[WORK TO BE COMPLETED]
Format the lines below as a Markdown table with two columns, "Row" and "Line," that numbers each line and skips blank ones. Leave the pictures out of the table.

[Records excerpted from a collection]
= = = = =

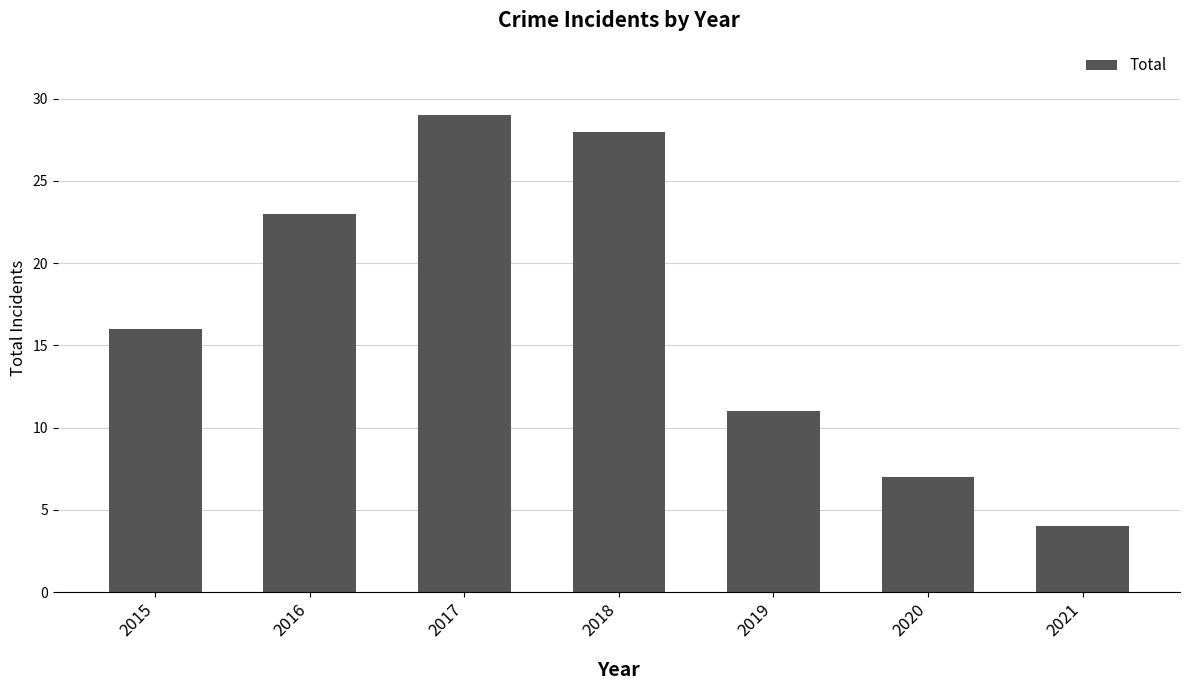

Does the chart contain any negative values?

No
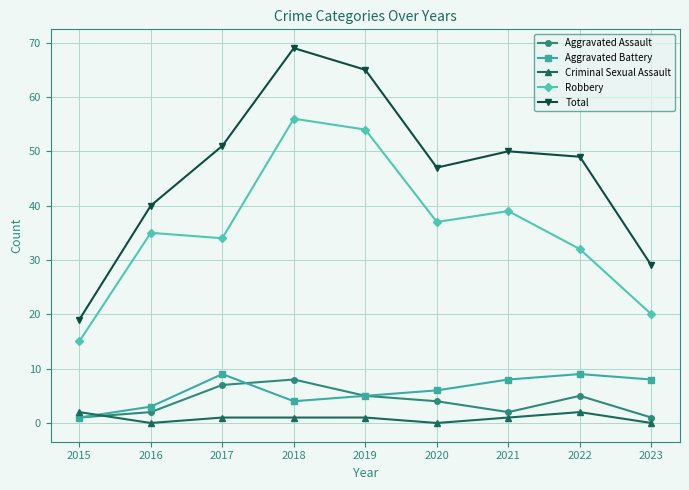

Reading left to right, list all the values displayed in this chart.

Aggravated Assault: 1	2	7	8	5	4	2	5	1
Aggravated Battery: 1	3	9	4	5	6	8	9	8
Criminal Sexual Assault: 2	0	1	1	1	0	1	2	0
Robbery: 15	35	34	56	54	37	39	32	20
Total: 19	40	51	69	65	47	50	49	29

= = = = =

[SOLUTION TO THIS TASK]
| Row | Line |
|---|---|
| 1 | Does the chart contain any negative values? |
| 2 | No |
| 3 | Reading left to right, list all the values displayed in this chart. |
| 4 | Aggravated Assault: 1	2	7	8	5	4	2	5	1 |
| 5 | Aggravated Battery: 1	3	9	4	5	6	8	9	8 |
| 6 | Criminal Sexual Assault: 2	0	1	1	1	0	1	2	0 |
| 7 | Robbery: 15	35	34	56	54	37	39	32	20 |
| 8 | Total: 19	40	51	69	65	47	50	49	29 |